* **Required work**:
Convert the lines of the records that start with the one containing "Wienerberger gruppi kuuluva" and end with the one containing "mis toetab ettevõtte" into a JSON list of strings, one string per line, with blank lines omitted.

Excerpts from a dataset
* * * * *

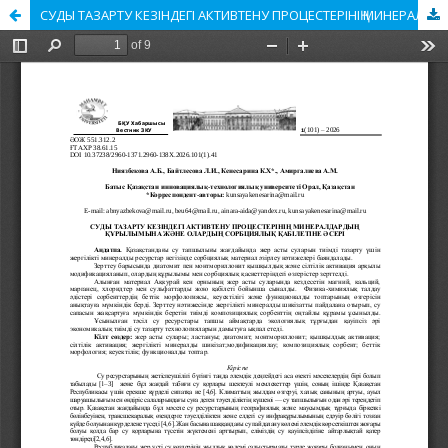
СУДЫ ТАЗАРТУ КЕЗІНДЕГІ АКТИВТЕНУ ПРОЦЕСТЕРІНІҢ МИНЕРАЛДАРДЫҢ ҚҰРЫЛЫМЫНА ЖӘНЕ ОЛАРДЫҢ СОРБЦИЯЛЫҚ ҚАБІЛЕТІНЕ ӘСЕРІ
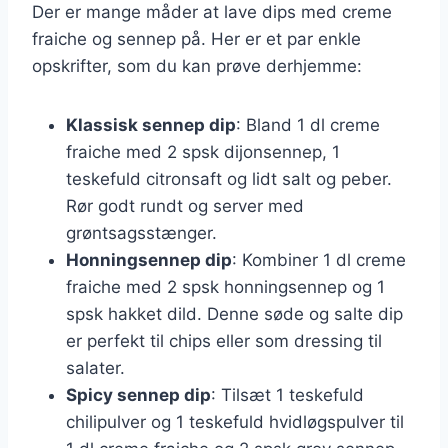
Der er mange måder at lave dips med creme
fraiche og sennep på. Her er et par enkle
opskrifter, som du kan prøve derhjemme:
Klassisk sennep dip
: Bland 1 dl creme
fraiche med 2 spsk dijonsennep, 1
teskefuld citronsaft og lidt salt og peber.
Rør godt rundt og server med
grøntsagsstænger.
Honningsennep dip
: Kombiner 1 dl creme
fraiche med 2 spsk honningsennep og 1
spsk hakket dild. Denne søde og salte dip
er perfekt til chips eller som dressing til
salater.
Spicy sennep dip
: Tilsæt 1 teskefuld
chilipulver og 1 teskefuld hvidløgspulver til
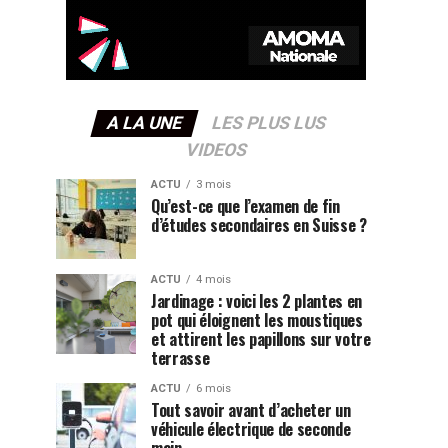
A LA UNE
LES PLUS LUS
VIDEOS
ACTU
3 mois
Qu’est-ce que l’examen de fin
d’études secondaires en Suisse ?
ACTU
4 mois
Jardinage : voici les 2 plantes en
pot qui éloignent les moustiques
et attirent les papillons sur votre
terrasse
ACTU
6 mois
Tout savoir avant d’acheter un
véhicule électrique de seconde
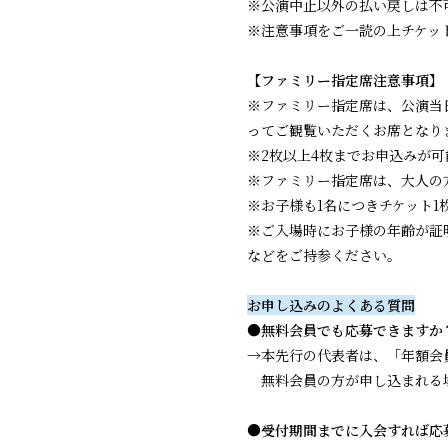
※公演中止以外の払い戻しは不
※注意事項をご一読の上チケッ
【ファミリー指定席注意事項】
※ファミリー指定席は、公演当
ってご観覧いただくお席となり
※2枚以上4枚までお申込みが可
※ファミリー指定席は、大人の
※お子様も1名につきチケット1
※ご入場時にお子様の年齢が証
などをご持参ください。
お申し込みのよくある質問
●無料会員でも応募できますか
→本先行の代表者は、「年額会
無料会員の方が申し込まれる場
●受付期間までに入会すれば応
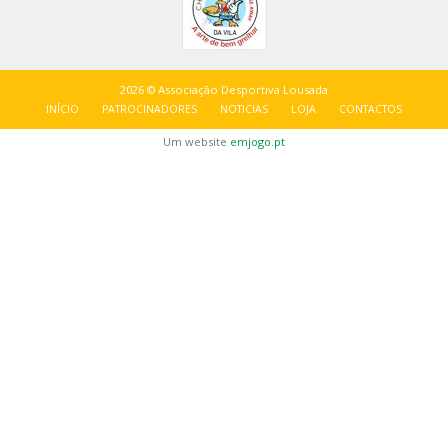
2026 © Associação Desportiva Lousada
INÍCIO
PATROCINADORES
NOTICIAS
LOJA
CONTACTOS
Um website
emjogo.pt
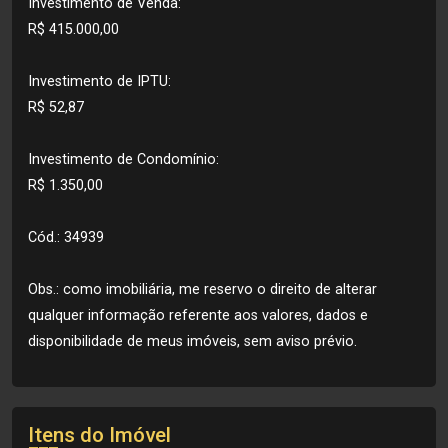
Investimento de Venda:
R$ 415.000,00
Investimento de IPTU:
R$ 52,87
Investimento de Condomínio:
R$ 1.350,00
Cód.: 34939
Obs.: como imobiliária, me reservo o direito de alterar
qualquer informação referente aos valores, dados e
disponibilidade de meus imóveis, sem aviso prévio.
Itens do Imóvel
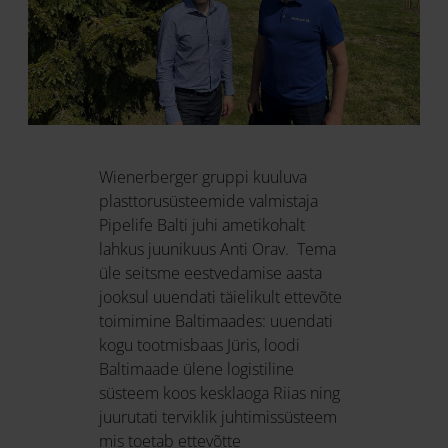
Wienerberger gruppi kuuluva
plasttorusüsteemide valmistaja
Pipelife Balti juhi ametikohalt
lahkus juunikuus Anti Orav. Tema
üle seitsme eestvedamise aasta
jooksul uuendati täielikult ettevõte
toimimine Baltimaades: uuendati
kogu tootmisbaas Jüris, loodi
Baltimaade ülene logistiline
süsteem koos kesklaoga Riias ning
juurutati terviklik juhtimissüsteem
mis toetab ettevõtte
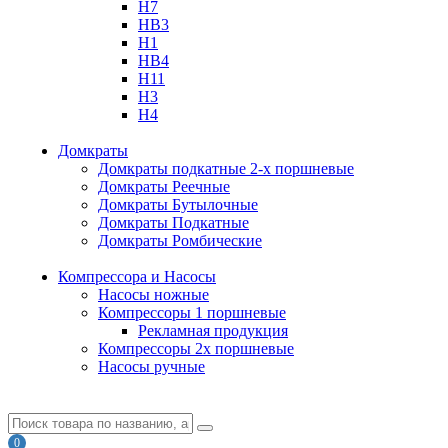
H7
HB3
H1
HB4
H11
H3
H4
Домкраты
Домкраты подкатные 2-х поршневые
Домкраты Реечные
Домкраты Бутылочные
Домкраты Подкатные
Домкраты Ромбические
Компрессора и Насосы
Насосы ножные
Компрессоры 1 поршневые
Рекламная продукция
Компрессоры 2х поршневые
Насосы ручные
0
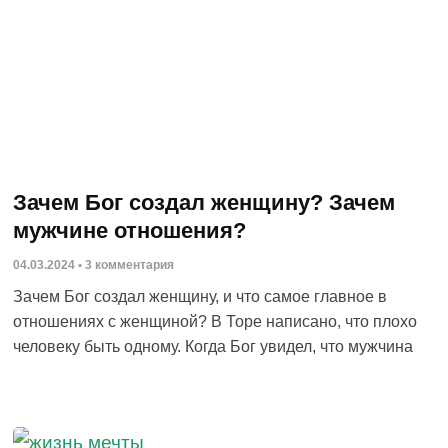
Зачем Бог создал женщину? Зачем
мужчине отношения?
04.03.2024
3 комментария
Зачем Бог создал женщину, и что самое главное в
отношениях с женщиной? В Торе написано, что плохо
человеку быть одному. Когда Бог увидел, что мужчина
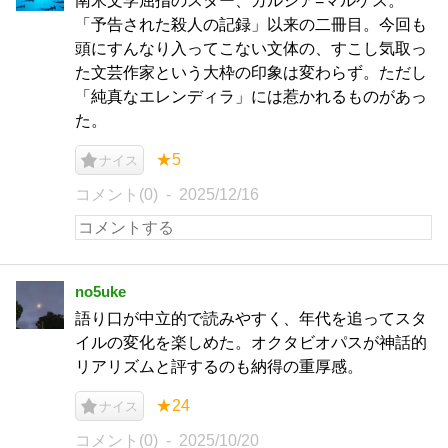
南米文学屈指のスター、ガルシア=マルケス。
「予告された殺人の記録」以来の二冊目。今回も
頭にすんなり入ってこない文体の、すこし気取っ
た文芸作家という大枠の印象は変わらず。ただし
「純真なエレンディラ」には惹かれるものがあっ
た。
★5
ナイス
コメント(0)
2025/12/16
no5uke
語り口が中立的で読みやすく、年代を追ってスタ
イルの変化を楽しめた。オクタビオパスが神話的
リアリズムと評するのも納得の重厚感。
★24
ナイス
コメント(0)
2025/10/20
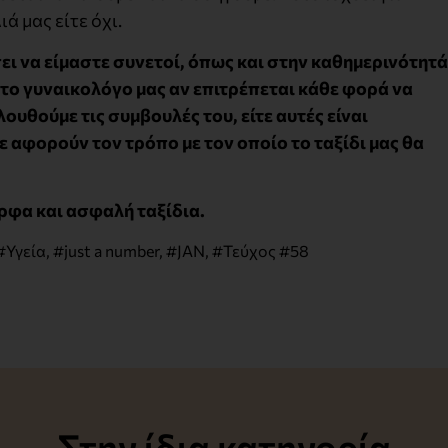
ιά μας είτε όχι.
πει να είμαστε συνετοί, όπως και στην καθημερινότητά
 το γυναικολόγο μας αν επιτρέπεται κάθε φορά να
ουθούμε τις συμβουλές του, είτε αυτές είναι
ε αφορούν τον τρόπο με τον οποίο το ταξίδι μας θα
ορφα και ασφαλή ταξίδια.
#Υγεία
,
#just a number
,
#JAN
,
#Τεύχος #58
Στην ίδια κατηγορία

* * * * *

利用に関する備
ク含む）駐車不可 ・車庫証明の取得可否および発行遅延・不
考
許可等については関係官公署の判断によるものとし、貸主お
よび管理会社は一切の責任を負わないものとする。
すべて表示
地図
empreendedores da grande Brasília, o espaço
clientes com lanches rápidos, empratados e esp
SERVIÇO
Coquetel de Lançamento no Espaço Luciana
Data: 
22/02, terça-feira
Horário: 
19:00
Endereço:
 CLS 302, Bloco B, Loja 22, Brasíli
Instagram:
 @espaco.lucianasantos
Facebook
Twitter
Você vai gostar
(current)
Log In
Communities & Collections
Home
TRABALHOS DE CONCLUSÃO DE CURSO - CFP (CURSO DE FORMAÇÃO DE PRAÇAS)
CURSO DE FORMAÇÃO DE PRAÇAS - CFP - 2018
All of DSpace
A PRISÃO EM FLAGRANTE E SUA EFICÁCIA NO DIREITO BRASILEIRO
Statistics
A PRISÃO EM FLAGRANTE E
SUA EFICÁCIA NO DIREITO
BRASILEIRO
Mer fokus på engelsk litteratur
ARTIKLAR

* * * * *

* **Expected answer**:
[
  "Wienerberger gruppi kuuluva",
  "plasttorusüsteemide valmistaja",
  "Pipelife Balti juhi ametikohalt",
  "lahkus juunikuus Anti Orav. Tema",
  "üle seitsme eestvedamise aasta",
  "jooksul uuendati täielikult ettevõte",
  "toimimine Baltimaades: uuendati",
  "kogu tootmisbaas Jüris, loodi",
  "Baltimaade ülene logistiline",
  "süsteem koos kesklaoga Riias ning",
  "juurutati terviklik juhtimissüsteem",
  "mis toetab ettevõtte"
]